$f_{\epsilon_0}$ and provably total functions in $PA$ A total recursive function $f(x)$ is provably total in $PA$ if there's some formula $\phi(x,y)$ such that


*

*$f(x)=y \iff PA\vdash \phi(x,y)$ and

*$PA\vdash \forall x \exists y \phi(x,y)$


I know (not in much detail) that a total recursive function is not provably total if it grows as fast as/faster than $f_{\epsilon_0}$ in a fast growing hierarchy, where $\epsilon_0=\omega^{\omega^{\omega^....}}$ (the Goodstein sequence would be an example). My question is, is the converse also true, i.e., every total recursive function dominated by $f_{\epsilon_0}$ is provably total in $PA$? 

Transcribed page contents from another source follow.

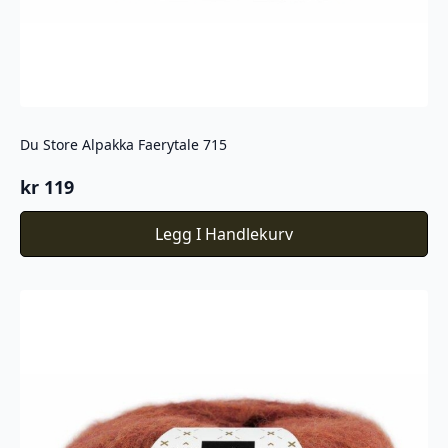
Du Store Alpakka Faerytale 715
kr
119
Legg I Handlekurv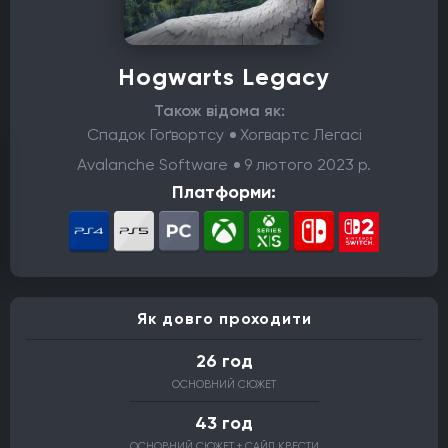
Hogwarts Legacy
Також відома як:
Спадок Гоґвортсу
Хогвартс Легасі
Avalanche Software
9 лютого 2023 р.
Платформи:
Як довго проходити
26 год
ОСНОВНИЙ СЮЖЕТ
43 год
ОСНОВНИЙ СЮЖЕТ + САЙД КВЕСТИ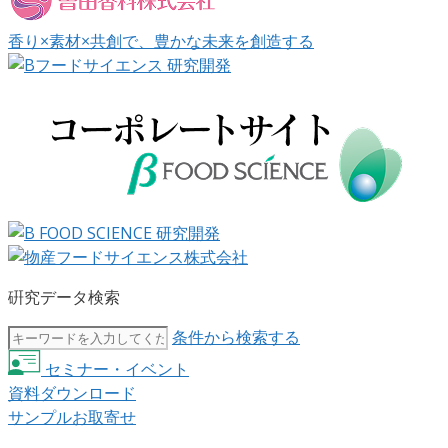
香り×素材×共創で、豊かな未来を創造する
硏究データ検索
条件から検索する
セミナー・イベント
資料ダウンロード
サンプルお取寄せ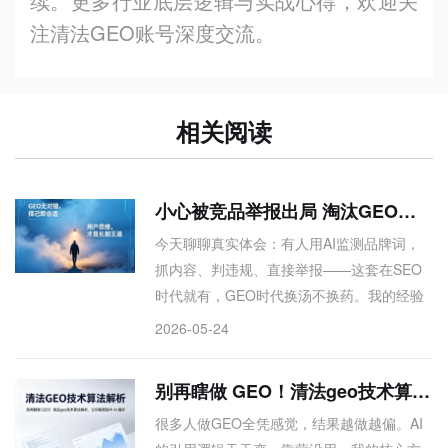
续。更多行业底层逻辑与实战心得，欢迎关
注清法
GEO
账号深度交流。
相关阅读
小心被竞品举报出局 淘汰GEO投机套路，用户思维才是长期王道
今天聊聊真实体会：有人用AI监测品牌词，
抓内容、判违规、直接举报——这套在SEO
时代就有，GEO时代换汤不换药。我的经验
是：别信“内容先满足AI”那套，AI最终为用户
2026-05-24
服务。平台算法面前，花哨操作都是裸奔。
真正能打的，永远是解决用户问题的内容。
别再瞎做 GEO！清法geo技术算法解析，让你精准踩中 AI 偏好
GEO无对错，择己即合适。
很多人做GEO全凭感觉，结果越做越偏。AI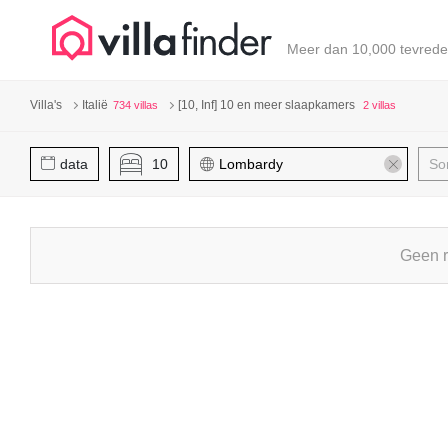
Cookies beheer paneel
Meer dan 10,000 tevrede
Villa's
Italië
[10, Inf] 10 en meer slaapkamers
734 villas
2 villas
data
10
So
Geen r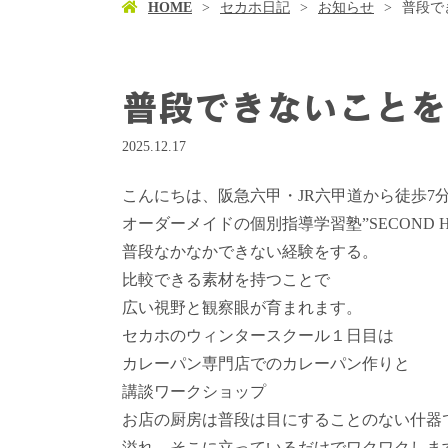
HOME
セカホ日記
お知らせ
普段で
普段できないことを
2025.12.17
こんにちは、阪急六甲・JR六甲道から徒歩7
オーダーメイドの個別指導学習塾”SECOND 
普段なかなかできない経験をする。
比較できる素材を持つことで
広い視野と観察眼が育まれます。
セカホのウィンタースクール１日目は
カレーパン専門店でのカレーパン作りと
講談ワークショップ
お店の厨房は普段は目にすることのない什器
溢れ、そこに立っているだけでワクワクしま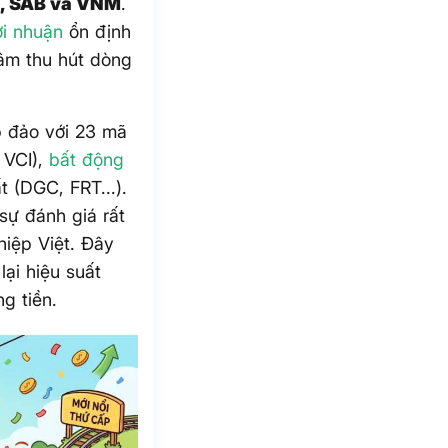
, SAB và VNM
.
ợi nhuận
ổn định
hâm thu hút dòng
 đảo với 23 mã
 VCI),
bất động
 (DGC, FRT...).
sự đánh giá rất
iệp Việt. Đây
ại hiệu suất
g tiền.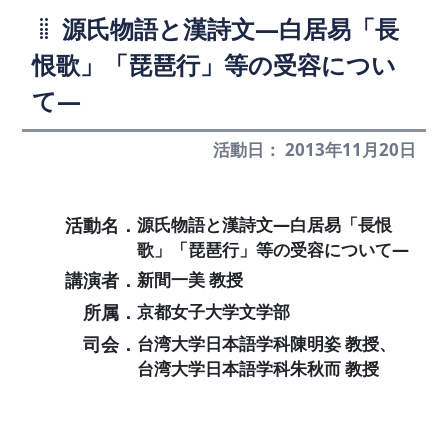
源氏物語と漢詩文―白居易「長
恨歌」「琵琶行」等の受容につい
て―
活動日： 2013年11月20日
活動名．
源氏物語と漢詩文―白居易「長恨
歌」「琵琶行」等の受容について―
講演者．
新間一美 教授
所属．
京都女子大学文学部
司会．
台湾大学日本語学科陳明姿 教授、
台湾大学日本語学科朱秋而 教授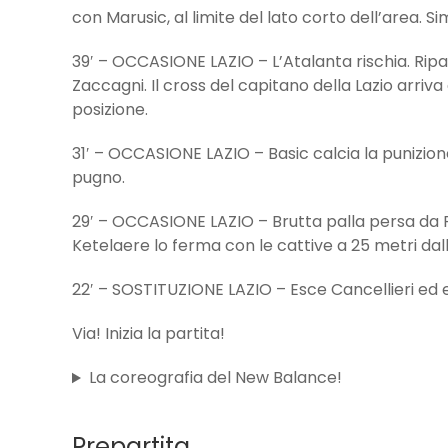
con Marusic, al limite del lato corto dell’area. S
39′ – OCCASIONE LAZIO – L’Atalanta rischia. Ripa
Zaccagni. Il cross del capitano della Lazio arriva
posizione.
31′ – OCCASIONE LAZIO – Basic calcia la punizion
pugno.
29′ – OCCASIONE LAZIO – Brutta palla persa da P
Ketelaere lo ferma con le cattive a 25 metri dalla
22′ – SOSTITUZIONE LAZIO – Esce Cancellieri ed ent
Via! Inizia la partita!
La coreografia del New Balance!
Prepartita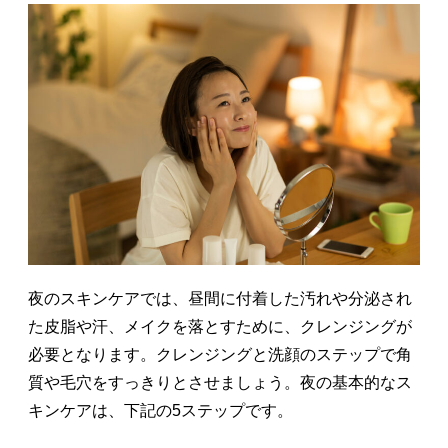
夜のスキンケアでは、昼間に付着した汚れや分泌され
た皮脂や汗、メイクを落とすために、クレンジングが
必要となります。クレンジングと洗顔のステップで角
質や毛穴をすっきりとさせましょう。夜の基本的なス
キンケアは、下記の5ステップです。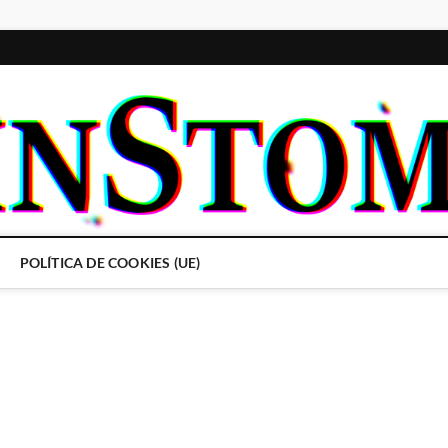
POLÍTICA DE COOKIES (UE)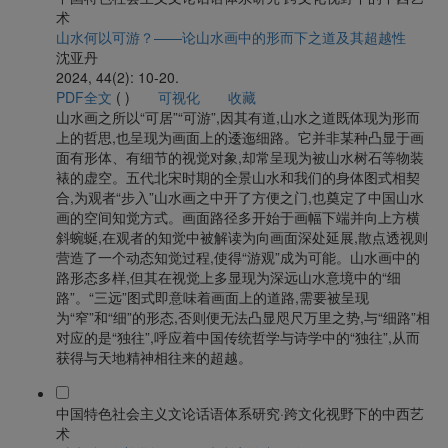
术
山水何以可游？——论山水画中的形而下之道及其超越性
沈亚丹
2024, 44(2): 10-20.
PDF全文
(
)
可视化
收藏
山水画之所以“可居”“可游”,因其有道,山水之道既体现为形而
上的哲思,也呈现为画面上的逶迤细路。它并非某种凸显于画
面有形体、有细节的视觉对象,却常呈现为被山水树石等物装
裱的虚空。五代北宋时期的全景山水和我们的身体图式相契
合,为观者“步入”山水画之中开了方便之门,也奠定了中国山水
画的空间知觉方式。画面路径多开始于画幅下端并向上方横
斜蜿蜒,在观者的知觉中被解读为向画面深处延展,散点透视则
营造了一个动态知觉过程,使得“游观”成为可能。山水画中的
路形态多样,但其在视觉上多显现为深远山水意境中的“细
路”。“三远”图式即意味着画面上的道路,需要被呈现
为“窄”和“细”的形态,否则便无法凸显咫尺万里之势,与“细路”相
对应的是“独往”,呼应着中国传统哲学与诗学中的“独往”,从而
获得与天地精神相往来的超越。
中国特色社会主义文论话语体系研究·跨文化视野下的中西艺
术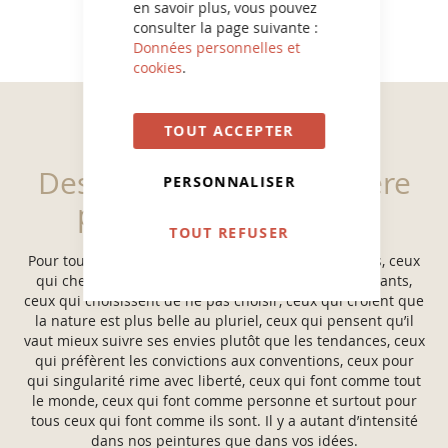
en savoir plus, vous pouvez
consulter la page suivante :
Données personnelles et
cookies
.
TOUT ACCEPTER
Des peintures de caractère
PERSONNALISER
pour tous vos projets
TOUT REFUSER
Pour tous ceux qui ont le bon goût d’être eux-mêmes, ceux
qui cherchent à être inspirés plutôt qu’à être inspirants,
ceux qui choisissent de ne pas choisir, ceux qui croient que
la nature est plus belle au pluriel, ceux qui pensent qu’il
vaut mieux suivre ses envies plutôt que les tendances, ceux
qui préfèrent les convictions aux conventions, ceux pour
qui singularité rime avec liberté, ceux qui font comme tout
le monde, ceux qui font comme personne et surtout pour
tous ceux qui font comme ils sont. Il y a autant d’intensité
dans nos peintures que dans vos idées.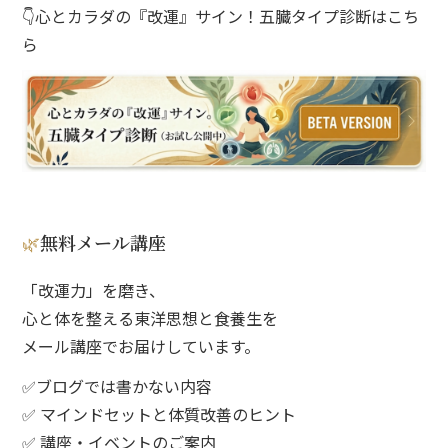
👇心とカラダの『改運』サイン！五臓タイプ診断はこち
ら
🌿
無料メール講座
「改運力」を磨き、
心と体を整える東洋思想と食養生を
メール講座でお届けしています。
✅ブログでは書かない内容
✅ マインドセットと体質改善のヒント
✅ 講座・イベントのご案内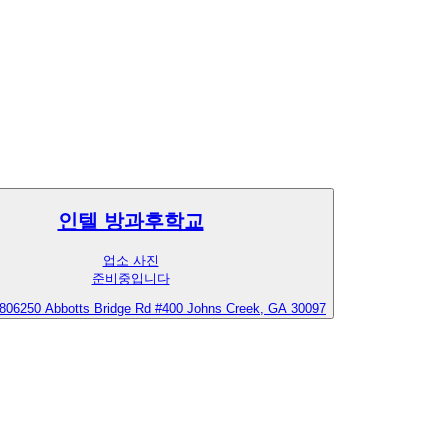
인텔 방과후학교
업소 사진
준비중입니다
80
6250 Abbotts Bridge Rd #400 Johns Creek, GA 30097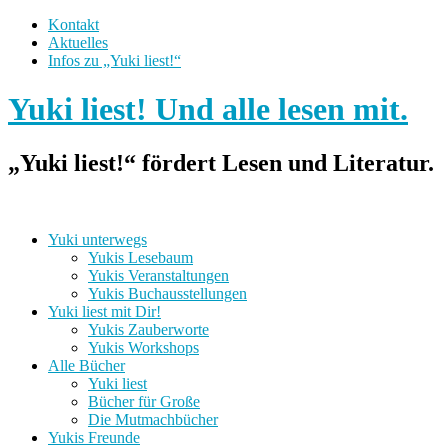
Kontakt
Aktuelles
Infos zu „Yuki liest!“
Yuki liest! Und alle lesen mit.
„Yuki liest!“ fördert Lesen und Literatur.
Yuki unterwegs
Yukis Lesebaum
Yukis Veranstaltungen
Yukis Buchausstellungen
Yuki liest mit Dir!
Yukis Zauberworte
Yukis Workshops
Alle Bücher
Yuki liest
Bücher für Große
Die Mutmachbücher
Yukis Freunde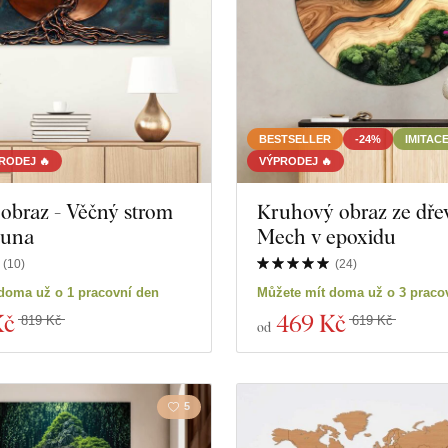
BESTSELLER
-24%
IMITAC
RODEJ 🔥
VÝPRODEJ 🔥
obraz - Věčný strom
Kruhový obraz ze dřev
 luna
Mech v epoxidu
(
10
)
(
24
)
doma už o 1 pracovní den
Můžete mít doma už o 3 praco
Kč
469 Kč
819 Kč
619 Kč
od
5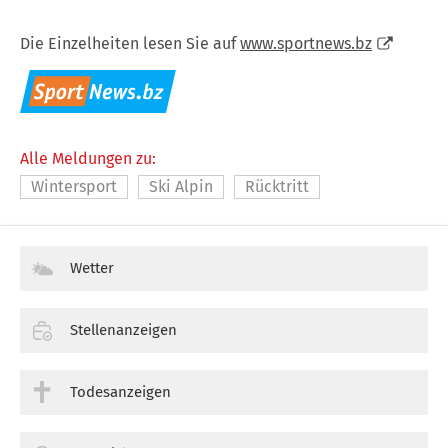
Die Einzelheiten lesen Sie auf
www.sportnews.bz
Alle Meldungen zu:
Wintersport
Ski Alpin
Rücktritt
Wetter
Stellenanzeigen
Todesanzeigen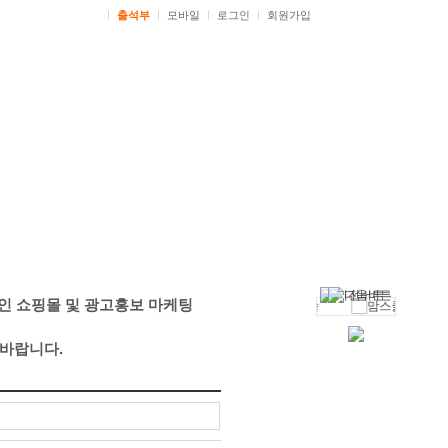
ㅣ
출석부
ㅣ
모바일
ㅣ
로그인
ㅣ
회원가입
인 쇼핑몰 및 광고홍보 마케팅
 바랍니다.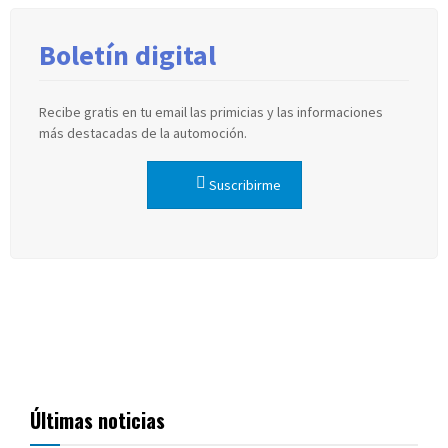
Boletín digital
Recibe gratis en tu email las primicias y las informaciones
más destacadas de la automoción.
Suscribirme
Últimas noticias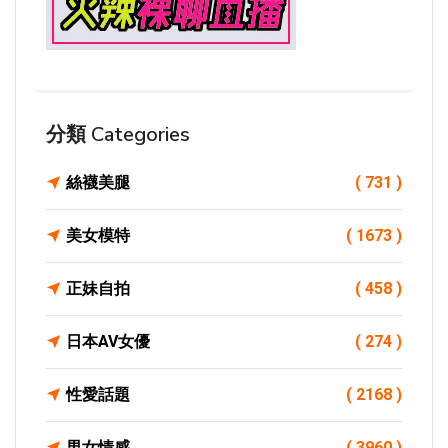
分類 Categories
絲襪美腿
( 731 )
美女模特
( 1673 )
正妹自拍
( 458 )
日本AV女優
( 274 )
性愛話題
( 2168 )
男女情感
( 3960 )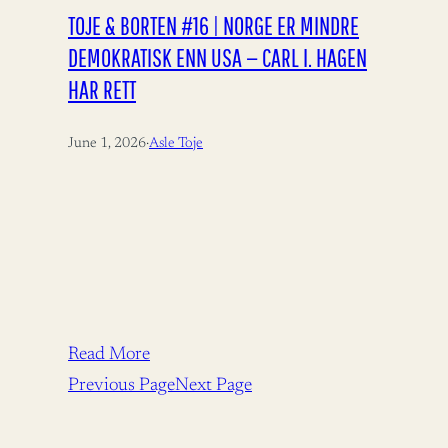
TOJE & BORTEN #16 | NORGE ER MINDRE
DEMOKRATISK ENN USA — CARL I. HAGEN
HAR RETT
June 1, 2026
·
Asle Toje
Read More
Previous Page
Next Page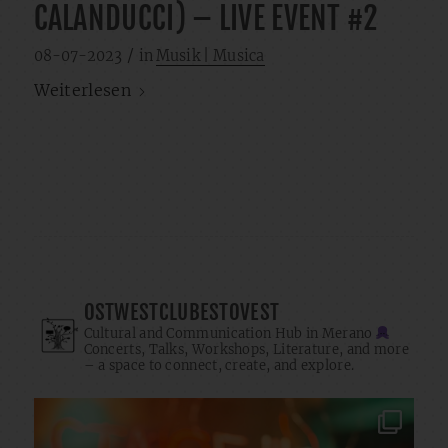
CALANDUCCI) – LIVE EVENT #2
/
08-07-2023
in
Musik | Musica
Weiterlesen
OSTWESTCLUBESTOVEST
Cultural and Communication Hub in Merano
Concerts, Talks, Workshops, Literature, and more
– a space to connect, create, and explore.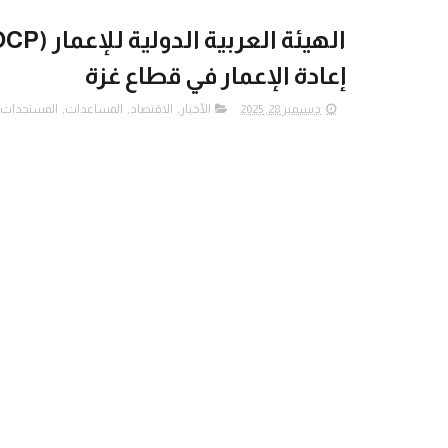
إعادة الإعمار في قطاع غزة
ديسمبر 28, 2025
الأخبار
,
الاقتصاد
,
المساعدات
,
المستجدات ا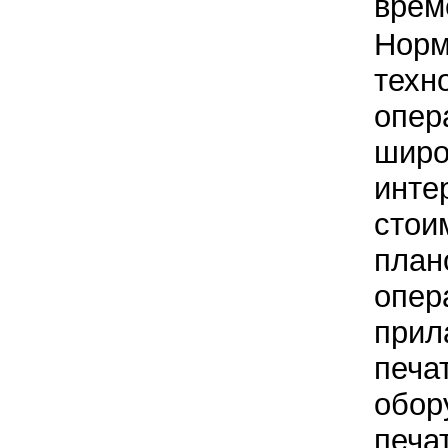
врем
Норм
техн
опер
широ
инте
стои
план
опер
прил
печа
обор
печа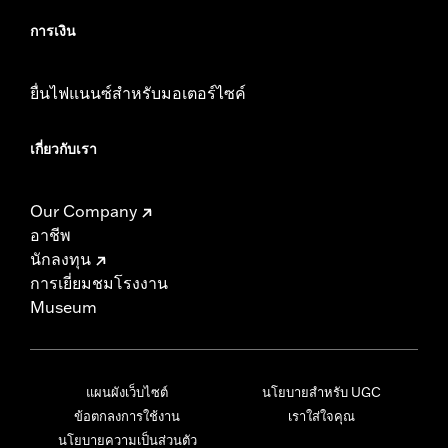
การเงิน
ยื่นไฟแนนซ์สำหรับมอเตอร์ไซค์
เกี่ยวกับเรา
Our Company
อาชีพ
นักลงทุน
การเยี่ยมชมโรงงาน
Museum
แผนผังเว็บไซต์
นโยบายสำหรับ UGC
ข้อตกลงการใช้งาน
เราใส่ใจคุณ
นโยบายความเป็นส่วนตัว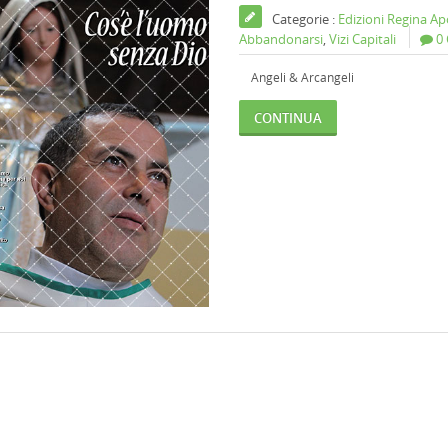
Categorie :
Edizioni Regina A
Abbandonarsi
,
Vizi Capitali
0
Angeli & Arcangeli
CONTINUA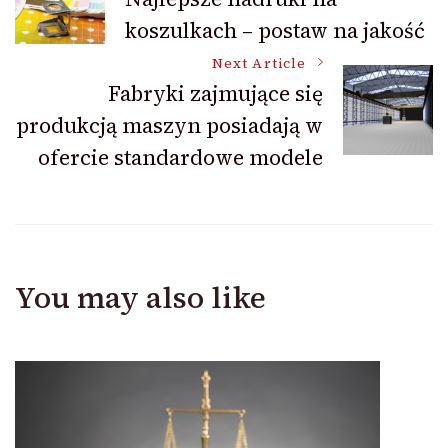
koszulkach – postaw na jakość
Navigation
Next Article
Fabryki zajmujące się
produkcją maszyn posiadają w
ofercie standardowe modele
You may also like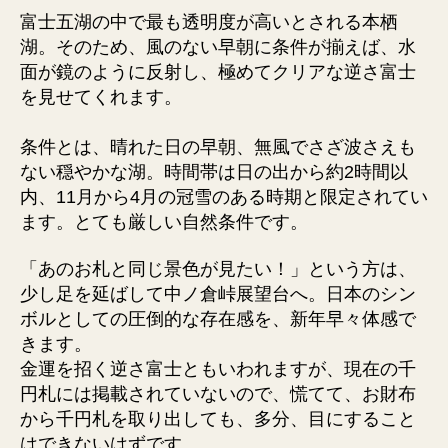
富士五湖の中で最も透明度が高いとされる本栖
湖。そのため、風のない早朝に条件が揃えば、水
面が鏡のように反射し、極めてクリアな逆さ富士
を見せてくれます。
条件とは、晴れた日の早朝、無風でさざ波さえも
ない穏やかな湖。時間帯は日の出から約2時間以
内、11月から4月の冠雪のある時期と限定されてい
ます。とても厳しい自然条件です。
「あのお札と同じ景色が見たい！」という方は、
少し足を延ばして中ノ倉峠展望台へ。日本のシン
ボルとしての圧倒的な存在感を、新年早々体感で
きます。
金運を招く逆さ富士ともいわれますが、現在の千
円札には掲載されていないので、慌てて、お財布
から千円札を取り出しても、多分、目にすること
はできないはずです。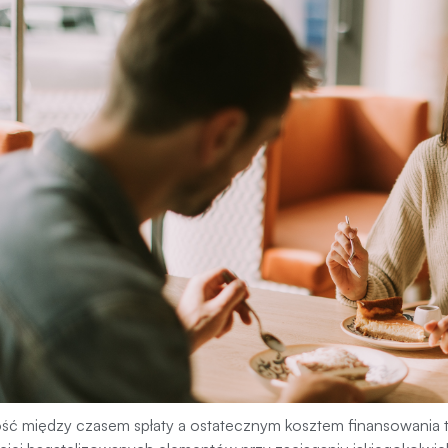
ść między czasem spłaty a ostatecznym kosztem finansowania t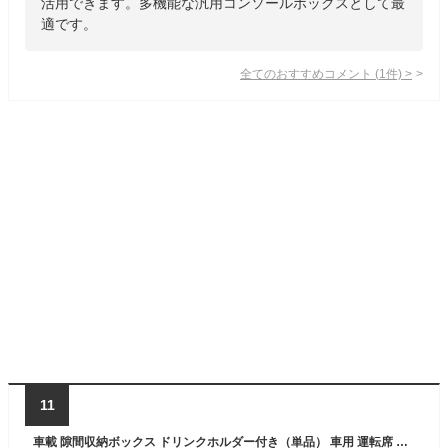
活用できます。多機能な汎用コンソールボックスとして最
適です。
全てのおすすめコメント
(
1
件)
>
11
車載 隙間収納ボックス ドリンクホルダー付き（単品） 車用 運転席 助手席 サイドポケット マルチポケット フリーポケット コンソール すきま収納 隙間 車内収納 シートポケット 汎用 ドリンクホルダー 収納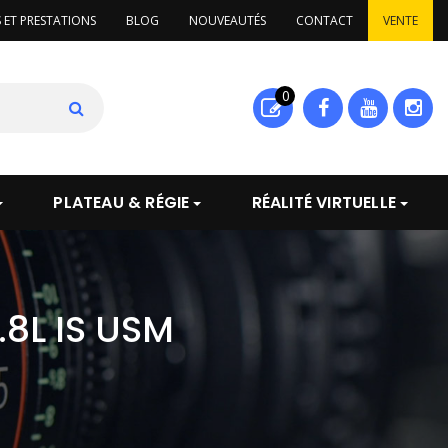
S ET PRESTATIONS
BLOG
NOUVEAUTÉS
CONTACT
VENTE
0
PLATEAU & RÉGIE
RÉALITÉ VIRTUELLE
8L IS USM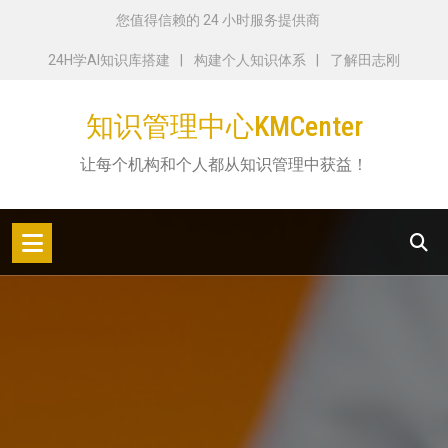
跳
您值得信赖的 24 小时服务提供商
转
24H学AI知识库搭建
构建个人知识体系
了解田志刚
到
内
知识管理中心KMCenter
容
让每个机构和个人都从知识管理中获益！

Edit: By Gro-Tsen's comment and Henry's answer, I know the answer to my above question is (almost trivially) no ... But if I strength my requirement a bit, and consider a total recursive function $f_\alpha$ with $\alpha<\epsilon_0$. If the fundamental sequences here leading up to $\epsilon_0$ are computable, is $f_\alpha$ guarantee to be provably total then? And how do we prove (or disprove) it?
 A: I think usually one adds the condition that $\phi$ be a $\Delta_1$ (i.e. computable) formula.
As Gro-Tsen has pointed out, the answer is no: there are lots of functions which are provably total, dominated by $f_{\epsilon_0}$, but not provably total in PA.  First of all, you're not stating the sharpest version of the theorem.  The theorem is that any function provably total in PA is eventually dominated by some $f_\alpha$ with $\alpha<\epsilon_0$.  So any function which grows faster than all the $f_\alpha$ but slower than $\epsilon_0$ is still not provably total in PA.  One can get many of these by the method Gro-Tsen's comment suggests: taking $f_{\epsilon_0}$ and slow it down just a little: none of $\lceil \log_2f_{\epsilon_0}\rceil$, $f_{\epsilon_0}/2$ and $f_{\epsilon_0}-1$ are provably total in PA.
Similarly, one can modify the definition of $f_{\epsilon_0}$ to diagonalize the $f_\alpha$ more slowly: recall that $f_{\epsilon_0}(n)=f_{\omega_n}(n)$ (where $\omega_n$ is a tower of exponentials of $\omega$ of height $n$).  Consider the function $g(n)=f_{\omega_{\lfloor \log_2 n\rfloor}}(n)$, or replace $\log_2$ with any other function (possibly one which grows very slowly): one still diagonalizes all the $f_\alpha$, but one can do this very, very slowly.
Speaking of slow growing functions, consider the inverse of $f_{\epsilon_0}$: $h(n)$ is the least $m$ such that $f_{\epsilon_0}(m)>n$.  This function is clearly total recursive, but actually grows too slowly to be provably total in PA.
Additionally, there are functions which, despite being slow growing, are just fundamentally too complicated to be provably total in PA.  A function might have only $0$ and $1$ values, and therefore be dominated by the constant function, and yet not be provable in PA.  For instance, consider the following.  First, pick a pairing function $p:\mathbb{N}\rightarrow\mathbb{N}^2$.  Given $n$, let $p(n)=(a,b)$; if $a$ is not the Gödel code of a $\Delta_1$ formula whose only free variables are $x,y$, $f(n)=0$.  Suppose $a$ is the Gödel code of $\phi(x,y)$; if there is a proof in PA with $<f_{\epsilon_0}(n)$ steps that $\phi(n,0)$ holds, $f(n)=1$.  Otherwise, $f(n)=0$.